In this block, schema corresponds to the dataset in BigQuery where this table/view will be created.

Tips for Larger or More Complex Projects:

  • Consistent Naming Conventions: Consider using a consistent naming convention for your datasets (e.g., prefixing them with team or functional area) to help organize your data and configuration.
  • Environment-Specific Configuration: Leverage environment variables or create separate dataform.json files for different environments (development, staging, production) to easily manage configuration changes across environments.
  • Troubleshooting Configuration Issues: If configuration overrides aren't being respected, double-check the dataset names for typos and ensure that the config block is correctly placed before any SQL statements within the SQLX file.

Dataform's official documentation is a valuable resource: Google Cloud Dataform Documentation. This includes guides on setting up your development environment, writing and running transformations, and more. While external resources might be less plentiful compared to dbt, the official documentation provides a comprehensive starting point.

@ms4446 is there a specific supported way to have dataform.jsons differ by env? E.g. dataform.dev.json? Does Dataform support this?

In Dataform, managing environment-specific configurations is important for maintaining distinct development, staging, and production environments. This is achievable by utilizing different dataform.json files tailored for each environment.

Firstly, create separate dataform.json files for each environment, such as dataform.dev.json, dataform.staging.json, and dataform.prod.json. Each file should contain the specific configurations needed for its respective environment. For instance, dataform.dev.json might specify a development dataset, while dataform.prod.json would specify a production dataset.
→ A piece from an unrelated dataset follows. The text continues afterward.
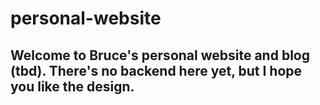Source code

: # personal-website

## Welcome to Bruce's personal website and blog (tbd). There's no backend here yet, but I hope you like the design.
Example dataform.dev.json:

{
  "warehouse": "bigquery",
  "defaultSchema": "dev_dataset",
  "assertionsSchema": "dev_assertions",
  "dataformCoreVersion": "1.x.x"
}

Example dataform.prod.json:

{
  "warehouse": "bigquery",
  "defaultSchema": "prod_dataset",
  "assertionsSchema": "prod_assertions",
  "dataformCoreVersion": "1.x.x"
}

To use these environment-specific configurations, you can specify which configuration file to use when running your Dataform project. This can be done via command-line arguments or environment variables. For instance, when running Dataform from the command line, you can specify the configuration file like this:

dataform run --project-dir ./path/to/project --config dataform.dev.json

For production, you would adjust the command accordingly:

dataform run --project-dir ./path/to/project --config dataform.prod.json

A more automated approach involves using a script that sets the appropriate environment variable and runs Dataform with the correct configuration file. Below is an example of a script, run_dataform.sh, which takes an environment argument (dev, staging, or prod) and runs Dataform with the corresponding configuration:

#!/bin/bash

# Set the environment variable
ENV=$1

if [ "$ENV" == "dev" ]; then
  CONFIG_FILE="dataform.dev.json"
elif [ "$ENV" == "staging" ]; then
  CONFIG_FILE="dataform.staging.json"
elif [ "$ENV" == "prod" ]; then
  CONFIG_FILE="dataform.prod.json"
else
  echo "Unknown environment: $ENV"
  exit 1
fi

# Run Dataform with the specified configuration file
dataform run --project-dir ./path/to/project --config $CONFIG_FILE

To execute the script, use the following command:

./run_dataform.sh dev

This method ensures consistent configuration management across different environments. It's also important to manage sensitive information securely, possibly using a secret management service like Google Cloud Secret Manager. Documenting the process and providing scripts for team members will facilitate smooth transitions between environments.

@ms4446 thank you! I believe it must have been user error on my part or something but seems to be working just fine now. Appreciate it!